Dann aber wurde doch noch ein Welfe deutscher König, und man mochte glauben, das Geschick des Reiches werde sich mit ihm wenden: Otto IV., Enkel Heinrichs des Stolzen und Sohn Heinrichs des Löwen (gest. 1195); dessen Gemahlin, eine englische Königstochter, war Ottos Mutter. Otto wurde 1198 auf englischen Vorschlag hin zum König gewählt, konnte seine Herrschaft aber nicht auf (Nieder-)Sachsen und Bayern stützen, die unter der staufischen Regierung an andere Fürsten* vergeben worden waren. 1209 erfolgte Ottos Krönung zum Kaiser in Rom. – Schon Ottos Bündnis mit England bildete einen ausreichenden Grund für die Feindschaft des französischen Königs; hinzu kam die Unterstützung des staufischen Gegenkönigs durch Frankreich. 1214 kam es zur Schlacht von Bouvines in Flandern zwischen Philipp II. von Frankreich (1180 – 1223) auf der einen und Otto IV. auf der anderen Seite; dessen Truppen wurden durch ein englisches sowie ein flämisches Kontingent verstärkt. Den englischen König Johann Ohneland (1199 – 1216) allerdings hatte der französische Kronprinz Ludwig (Ludwig VIII., 1223 – 1226) bereits am 2. Juli bei Savennières südwestlich von Angers  geschlagen.**

* Sachsens Westen an den Erzbischof von Köln, der Osten an die Ascanier, Bayern an die Wittelsbacher

** Die daraus resultierende Schwäche des englischen Königs hatte zur Folge, daß er die Magna Carta des Adels unterzeichnen mußte (1215).
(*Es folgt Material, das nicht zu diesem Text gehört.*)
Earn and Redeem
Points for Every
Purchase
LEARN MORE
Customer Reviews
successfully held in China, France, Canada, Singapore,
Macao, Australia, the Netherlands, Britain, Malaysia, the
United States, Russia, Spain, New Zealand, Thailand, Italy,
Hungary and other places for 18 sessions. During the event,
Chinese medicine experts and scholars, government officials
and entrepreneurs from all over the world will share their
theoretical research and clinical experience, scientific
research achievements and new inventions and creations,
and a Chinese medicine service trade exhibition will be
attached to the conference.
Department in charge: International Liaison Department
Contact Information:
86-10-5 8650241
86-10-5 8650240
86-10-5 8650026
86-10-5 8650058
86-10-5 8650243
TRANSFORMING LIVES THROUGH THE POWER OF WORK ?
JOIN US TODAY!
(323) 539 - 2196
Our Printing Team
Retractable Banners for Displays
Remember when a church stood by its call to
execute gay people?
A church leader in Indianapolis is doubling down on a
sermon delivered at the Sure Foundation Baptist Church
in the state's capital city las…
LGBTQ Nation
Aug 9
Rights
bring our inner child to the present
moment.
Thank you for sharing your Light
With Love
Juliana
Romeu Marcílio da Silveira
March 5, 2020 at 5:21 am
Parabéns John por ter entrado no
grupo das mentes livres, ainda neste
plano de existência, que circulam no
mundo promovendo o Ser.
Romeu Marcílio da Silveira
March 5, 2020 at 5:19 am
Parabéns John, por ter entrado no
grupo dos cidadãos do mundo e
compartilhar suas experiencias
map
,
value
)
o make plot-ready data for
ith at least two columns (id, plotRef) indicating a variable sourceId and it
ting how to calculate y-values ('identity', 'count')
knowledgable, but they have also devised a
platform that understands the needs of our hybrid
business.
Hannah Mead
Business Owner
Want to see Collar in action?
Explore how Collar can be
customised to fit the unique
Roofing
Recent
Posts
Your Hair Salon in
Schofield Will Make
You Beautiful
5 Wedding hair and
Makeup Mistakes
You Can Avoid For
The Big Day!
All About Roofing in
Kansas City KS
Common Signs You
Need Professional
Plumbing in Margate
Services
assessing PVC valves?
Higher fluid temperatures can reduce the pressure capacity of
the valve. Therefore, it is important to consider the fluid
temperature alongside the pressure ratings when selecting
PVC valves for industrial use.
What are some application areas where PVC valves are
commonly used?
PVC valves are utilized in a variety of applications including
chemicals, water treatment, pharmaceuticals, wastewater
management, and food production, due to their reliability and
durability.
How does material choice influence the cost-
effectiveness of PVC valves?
Otto IV. unterlag nicht nur; er floh vom Schlachtfeld. Was er an Geld besaß, brachte seine spielsüchtige Gattin durch. Die letzten Verbündeten verließen den lethargischen Otto, der sich vereinsamt in die Harzburg zurückzog, wo er 1218 kinderlos verstarb. – Den französischen König hatte dessen Biograph Rigord (gest. ca. 1209) schon vor Bouvines den Beinamen Auguste zugeschrieben; Augustus hieß der erste römische Kaiser, unter dessen Regierung der Heiland geboren wurde. Es ist klar, daß damit – durch den Mund Rigords – ein Anspruch auf das Kaisertum formuliert wurde.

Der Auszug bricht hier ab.